__TUJUAN TUGAS__
Sebutkan semua pihak yang disebut dalam teks yang diberikan.

__TEKS YANG DIBERIKAN__
***

Tuesday 8 September 2009

PERLINDUNGAN ANAK ALA KAK SETO

Kak Seto dituntut oleh seorang ibu karena melakukan penculikan terhadap anaknya. Bermula dari laporan seorang bapak yang melaporkan bahwa anaknya merasa tidak nyaman tinggal bersama ibunya, dikarenakan perlakuan ibu sangat kasar terhadap anak-anaknya atau dengan kata yang sederhana bahwa telah terjadi tindak kekerasan terhadap anak. Atas dasar laporan yang disampaikan seorang bapak kepada Kak Seto, maka Kak Seto mengambil langkah secepatnya dengan menjemput anak tersebut untuk maksud mendapat perlindungan dari tindakan kekerasan yang dilakukan seorang ibu.

***

Koordinat sendi bernama
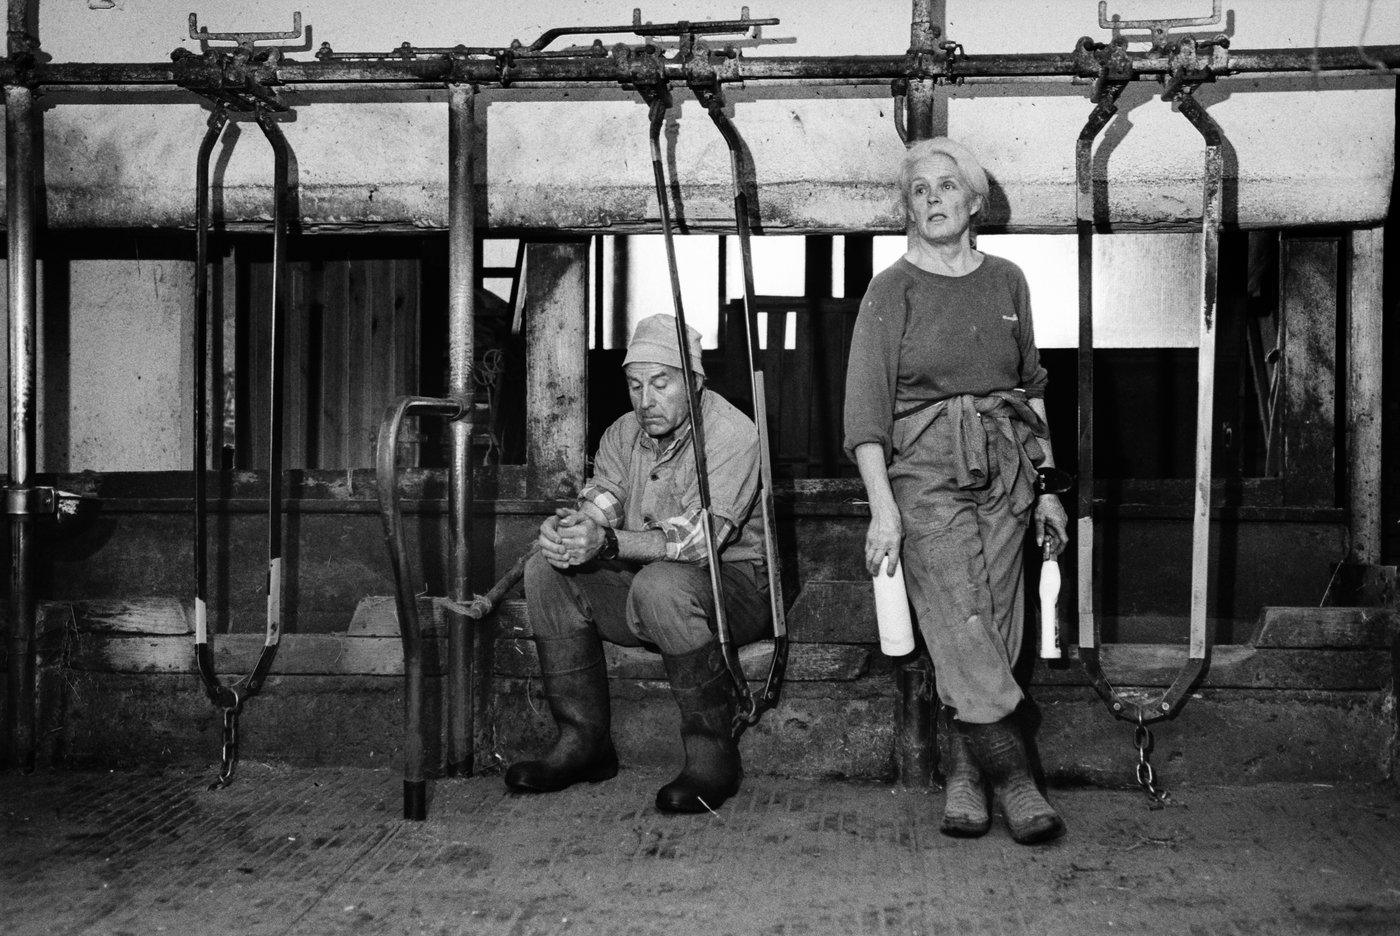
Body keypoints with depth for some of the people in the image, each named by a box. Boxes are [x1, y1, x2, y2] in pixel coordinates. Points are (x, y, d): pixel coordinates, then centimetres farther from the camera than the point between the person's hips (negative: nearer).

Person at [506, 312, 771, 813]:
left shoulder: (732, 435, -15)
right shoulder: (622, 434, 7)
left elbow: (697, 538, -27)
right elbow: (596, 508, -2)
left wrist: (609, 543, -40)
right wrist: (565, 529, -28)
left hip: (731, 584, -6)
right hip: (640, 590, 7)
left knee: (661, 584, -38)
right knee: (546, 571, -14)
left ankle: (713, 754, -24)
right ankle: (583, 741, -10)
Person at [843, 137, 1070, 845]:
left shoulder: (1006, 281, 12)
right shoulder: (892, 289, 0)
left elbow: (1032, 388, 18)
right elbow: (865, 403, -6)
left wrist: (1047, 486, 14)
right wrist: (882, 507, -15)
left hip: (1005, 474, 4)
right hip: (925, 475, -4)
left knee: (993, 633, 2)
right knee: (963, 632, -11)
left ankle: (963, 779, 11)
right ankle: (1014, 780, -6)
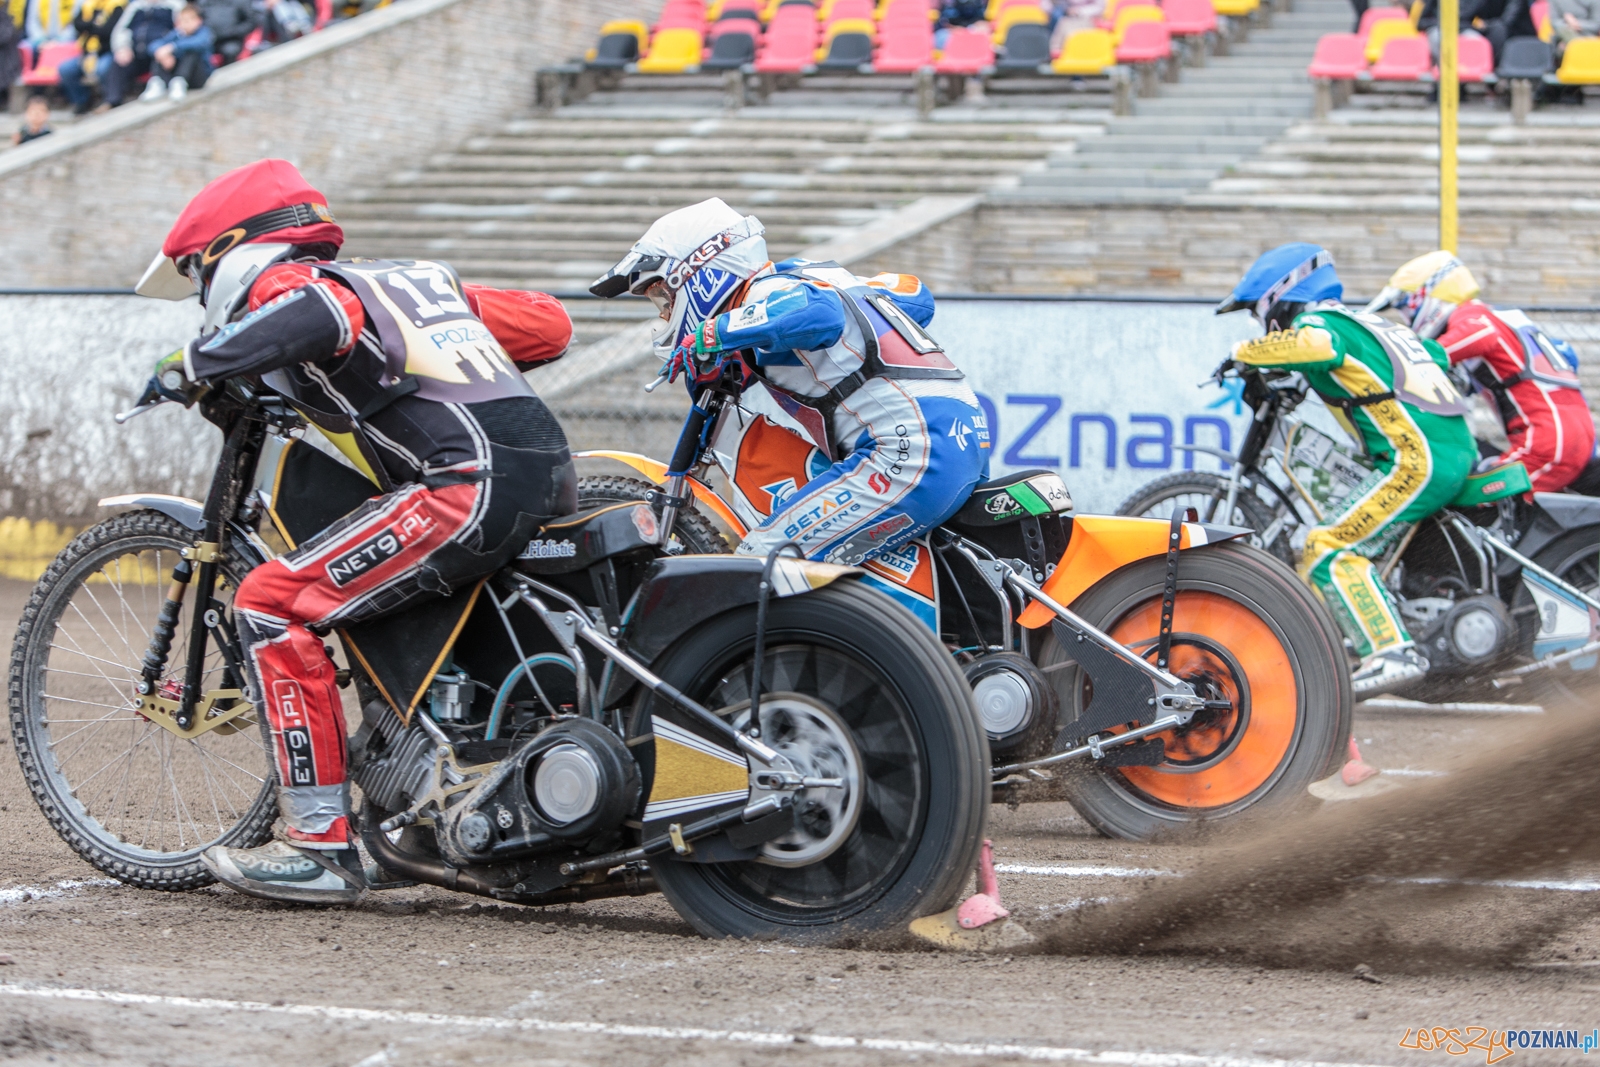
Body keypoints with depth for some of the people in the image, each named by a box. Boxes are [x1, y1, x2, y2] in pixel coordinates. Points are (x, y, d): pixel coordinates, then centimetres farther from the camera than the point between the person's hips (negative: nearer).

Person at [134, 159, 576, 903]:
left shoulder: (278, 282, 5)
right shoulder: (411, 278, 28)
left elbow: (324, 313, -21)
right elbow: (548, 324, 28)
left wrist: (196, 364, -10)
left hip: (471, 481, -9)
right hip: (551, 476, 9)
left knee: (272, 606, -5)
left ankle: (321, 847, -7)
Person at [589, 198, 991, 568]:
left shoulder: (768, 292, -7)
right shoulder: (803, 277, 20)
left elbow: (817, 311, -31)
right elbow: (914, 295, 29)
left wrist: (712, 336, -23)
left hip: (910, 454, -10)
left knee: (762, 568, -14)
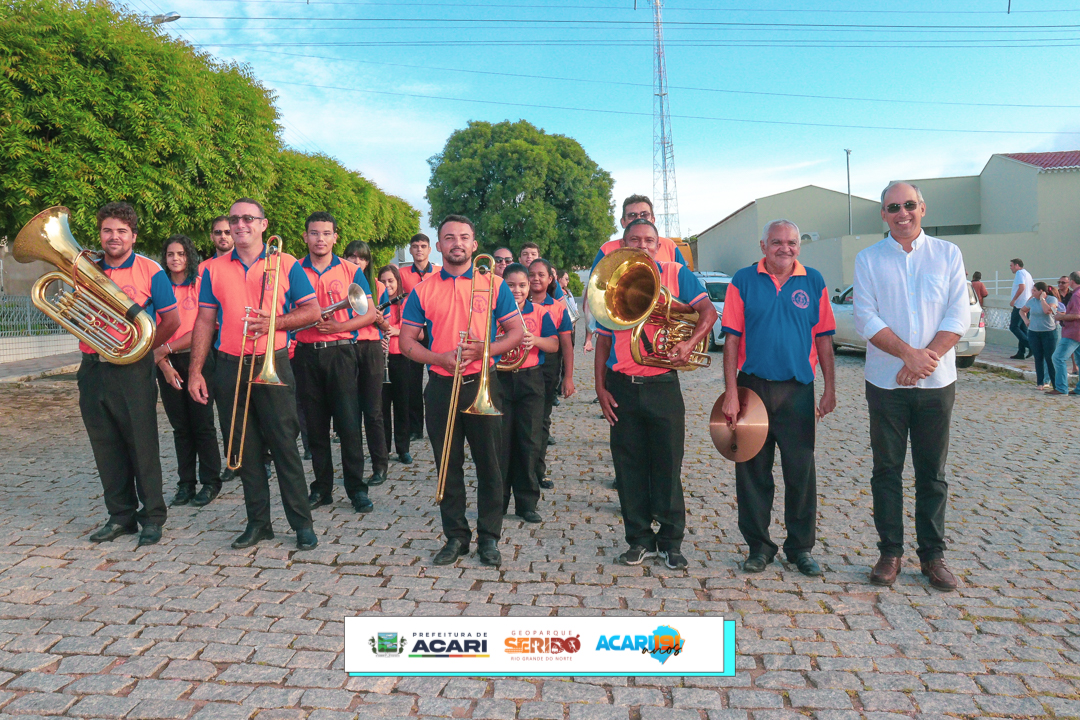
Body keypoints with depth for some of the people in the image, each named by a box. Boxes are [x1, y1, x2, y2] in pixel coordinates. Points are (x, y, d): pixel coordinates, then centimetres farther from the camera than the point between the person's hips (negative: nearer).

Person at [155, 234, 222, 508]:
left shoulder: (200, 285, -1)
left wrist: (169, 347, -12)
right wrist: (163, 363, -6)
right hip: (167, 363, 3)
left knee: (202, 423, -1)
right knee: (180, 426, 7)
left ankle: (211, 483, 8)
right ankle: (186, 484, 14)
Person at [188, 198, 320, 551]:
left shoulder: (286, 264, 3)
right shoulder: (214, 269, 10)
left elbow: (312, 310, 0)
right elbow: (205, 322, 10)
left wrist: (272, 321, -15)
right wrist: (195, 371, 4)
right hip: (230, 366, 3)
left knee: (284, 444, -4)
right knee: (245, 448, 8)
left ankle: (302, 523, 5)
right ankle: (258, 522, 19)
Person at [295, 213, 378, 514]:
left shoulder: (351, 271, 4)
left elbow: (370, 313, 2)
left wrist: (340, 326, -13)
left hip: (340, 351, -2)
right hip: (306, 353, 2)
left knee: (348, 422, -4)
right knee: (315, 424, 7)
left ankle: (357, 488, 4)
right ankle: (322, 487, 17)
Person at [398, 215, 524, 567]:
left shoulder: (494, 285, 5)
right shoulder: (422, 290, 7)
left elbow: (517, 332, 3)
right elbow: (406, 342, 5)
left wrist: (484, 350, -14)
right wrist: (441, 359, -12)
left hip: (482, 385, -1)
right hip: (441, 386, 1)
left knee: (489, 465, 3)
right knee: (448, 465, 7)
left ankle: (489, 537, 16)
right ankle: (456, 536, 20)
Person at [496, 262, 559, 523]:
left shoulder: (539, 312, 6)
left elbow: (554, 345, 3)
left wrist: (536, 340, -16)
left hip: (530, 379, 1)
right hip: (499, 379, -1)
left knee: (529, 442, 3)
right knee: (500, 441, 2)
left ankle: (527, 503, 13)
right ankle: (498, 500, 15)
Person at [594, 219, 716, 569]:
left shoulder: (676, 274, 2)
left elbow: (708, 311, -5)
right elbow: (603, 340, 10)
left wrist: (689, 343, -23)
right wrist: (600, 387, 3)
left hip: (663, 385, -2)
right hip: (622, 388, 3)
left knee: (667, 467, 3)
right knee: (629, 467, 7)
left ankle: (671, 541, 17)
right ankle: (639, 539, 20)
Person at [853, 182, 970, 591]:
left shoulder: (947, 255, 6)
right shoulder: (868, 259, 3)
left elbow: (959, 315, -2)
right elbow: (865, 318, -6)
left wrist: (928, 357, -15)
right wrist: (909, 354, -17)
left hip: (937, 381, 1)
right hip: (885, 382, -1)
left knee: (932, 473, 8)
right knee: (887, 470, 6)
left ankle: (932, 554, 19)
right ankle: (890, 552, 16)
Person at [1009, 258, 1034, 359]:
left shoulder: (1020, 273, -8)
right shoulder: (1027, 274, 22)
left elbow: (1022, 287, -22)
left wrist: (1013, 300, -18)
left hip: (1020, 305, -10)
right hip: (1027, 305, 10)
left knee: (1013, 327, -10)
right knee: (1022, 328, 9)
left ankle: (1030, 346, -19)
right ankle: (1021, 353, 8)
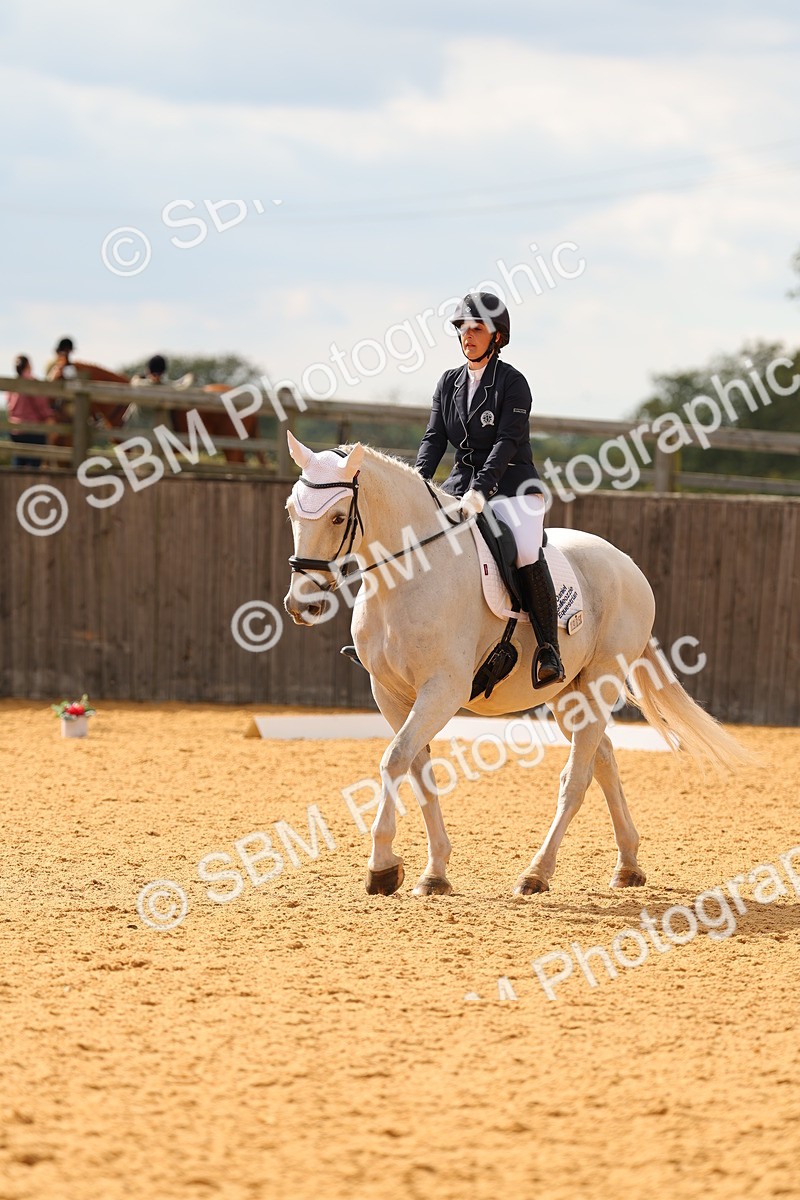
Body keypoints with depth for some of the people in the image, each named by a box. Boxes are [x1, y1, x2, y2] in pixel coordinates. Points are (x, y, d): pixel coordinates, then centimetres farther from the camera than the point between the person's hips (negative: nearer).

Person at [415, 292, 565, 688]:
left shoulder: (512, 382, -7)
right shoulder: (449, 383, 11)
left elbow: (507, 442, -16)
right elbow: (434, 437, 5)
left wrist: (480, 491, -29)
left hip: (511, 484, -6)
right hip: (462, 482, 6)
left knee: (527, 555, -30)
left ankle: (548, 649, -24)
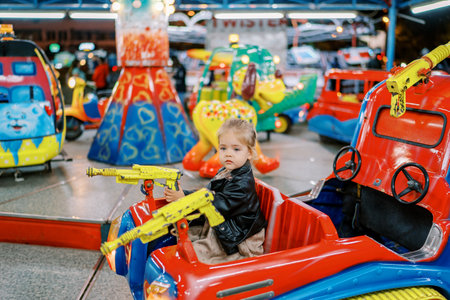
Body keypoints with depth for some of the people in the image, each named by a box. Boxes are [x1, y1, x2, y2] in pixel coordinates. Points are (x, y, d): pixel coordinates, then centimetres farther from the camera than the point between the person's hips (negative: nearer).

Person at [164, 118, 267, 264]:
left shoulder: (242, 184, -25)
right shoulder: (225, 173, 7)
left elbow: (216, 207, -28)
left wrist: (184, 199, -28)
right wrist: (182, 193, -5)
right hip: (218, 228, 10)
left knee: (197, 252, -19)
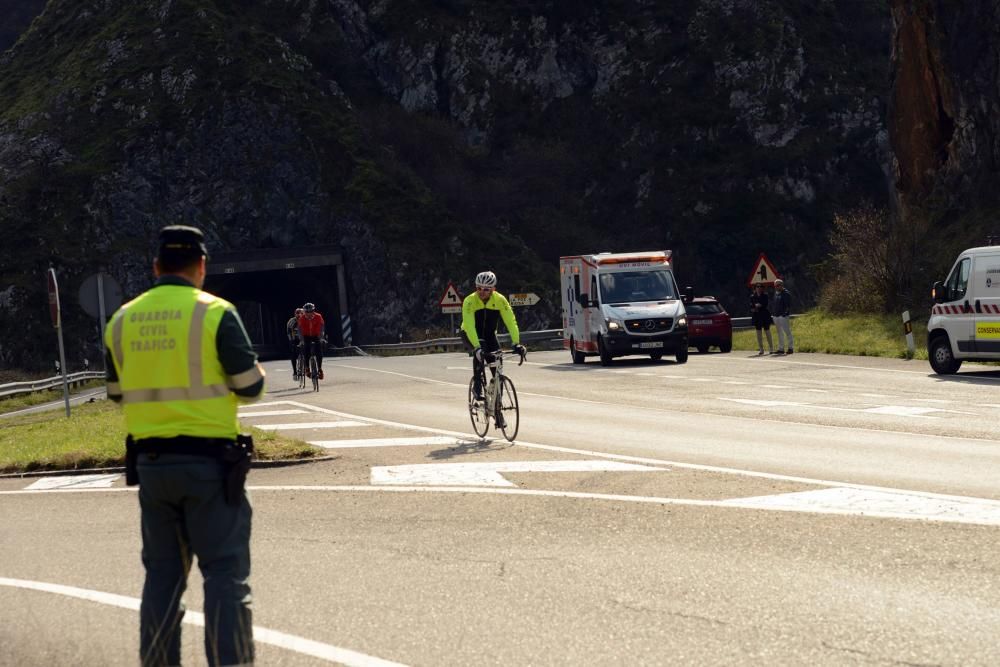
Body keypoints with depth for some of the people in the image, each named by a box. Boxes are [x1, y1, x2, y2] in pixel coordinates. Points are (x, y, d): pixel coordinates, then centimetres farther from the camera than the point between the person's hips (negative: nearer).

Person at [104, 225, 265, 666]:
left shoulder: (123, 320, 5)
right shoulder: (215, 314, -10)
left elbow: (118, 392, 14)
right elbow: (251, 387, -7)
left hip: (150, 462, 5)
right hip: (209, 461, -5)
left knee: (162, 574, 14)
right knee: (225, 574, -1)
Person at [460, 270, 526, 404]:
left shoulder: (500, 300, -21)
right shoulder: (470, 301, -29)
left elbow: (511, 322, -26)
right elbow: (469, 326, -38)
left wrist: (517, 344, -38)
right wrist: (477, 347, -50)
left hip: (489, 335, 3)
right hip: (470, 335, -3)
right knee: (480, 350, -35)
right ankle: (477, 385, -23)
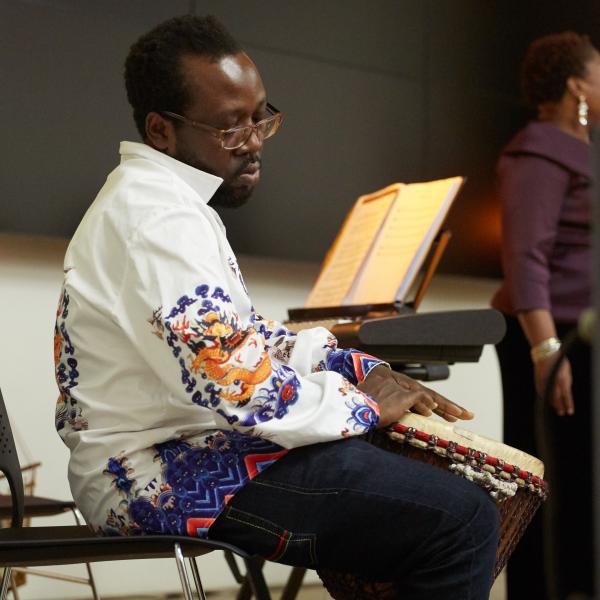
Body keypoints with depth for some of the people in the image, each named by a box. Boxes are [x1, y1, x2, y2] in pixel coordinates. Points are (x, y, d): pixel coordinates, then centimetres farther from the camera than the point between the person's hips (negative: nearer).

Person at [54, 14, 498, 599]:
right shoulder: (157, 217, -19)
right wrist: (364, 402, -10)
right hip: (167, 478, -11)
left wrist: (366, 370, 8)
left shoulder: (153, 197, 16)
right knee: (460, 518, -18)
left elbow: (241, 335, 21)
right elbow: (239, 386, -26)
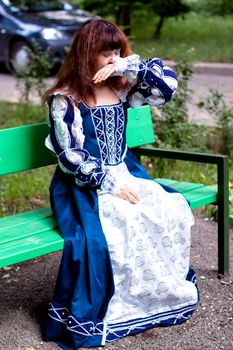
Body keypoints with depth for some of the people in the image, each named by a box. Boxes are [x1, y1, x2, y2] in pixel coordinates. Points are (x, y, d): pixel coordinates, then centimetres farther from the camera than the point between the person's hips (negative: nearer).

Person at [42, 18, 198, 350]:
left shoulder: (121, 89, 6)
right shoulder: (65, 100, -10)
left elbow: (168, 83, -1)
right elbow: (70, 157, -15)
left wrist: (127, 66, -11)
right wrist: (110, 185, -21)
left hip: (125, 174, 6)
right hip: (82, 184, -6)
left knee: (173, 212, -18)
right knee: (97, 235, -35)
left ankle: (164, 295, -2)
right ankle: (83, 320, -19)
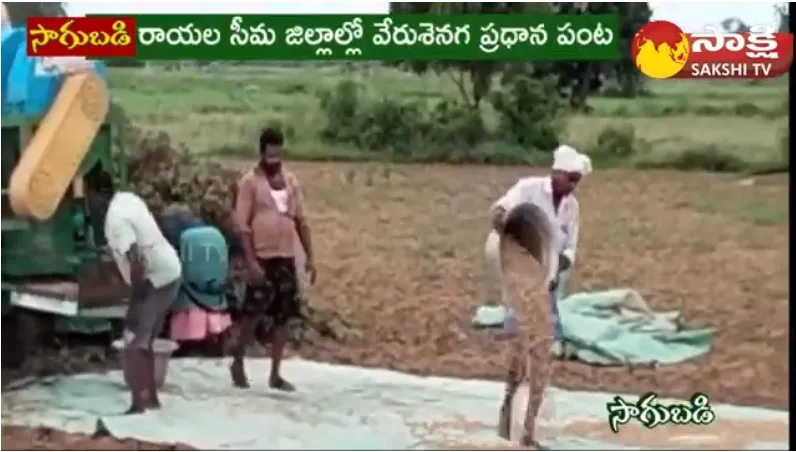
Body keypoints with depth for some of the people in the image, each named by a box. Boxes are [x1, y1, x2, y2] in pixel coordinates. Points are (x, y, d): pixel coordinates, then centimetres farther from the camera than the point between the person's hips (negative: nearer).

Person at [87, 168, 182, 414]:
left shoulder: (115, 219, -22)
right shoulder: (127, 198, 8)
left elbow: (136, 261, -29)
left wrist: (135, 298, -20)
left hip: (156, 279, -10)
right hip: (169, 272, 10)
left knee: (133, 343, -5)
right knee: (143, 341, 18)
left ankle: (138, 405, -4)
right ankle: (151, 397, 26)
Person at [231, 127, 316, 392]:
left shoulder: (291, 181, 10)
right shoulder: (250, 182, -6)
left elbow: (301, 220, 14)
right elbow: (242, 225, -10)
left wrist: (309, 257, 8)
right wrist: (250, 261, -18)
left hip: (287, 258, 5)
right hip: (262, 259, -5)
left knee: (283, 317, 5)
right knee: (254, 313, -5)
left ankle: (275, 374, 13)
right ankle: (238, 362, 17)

***

__TEMPAT JAWABAN__
Kak Seto, seorang ibu, seorang bapak, anak